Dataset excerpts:
_____

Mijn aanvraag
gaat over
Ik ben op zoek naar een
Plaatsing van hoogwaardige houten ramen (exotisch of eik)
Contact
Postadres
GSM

_____

Problem requirements » Please transcribe the records in full, keeping every word as it is.

Solved problem »
Mijn aanvraag
gaat over
Ik ben op zoek naar een
Plaatsing van hoogwaardige houten ramen (exotisch of eik)
Contact
Postadres
GSM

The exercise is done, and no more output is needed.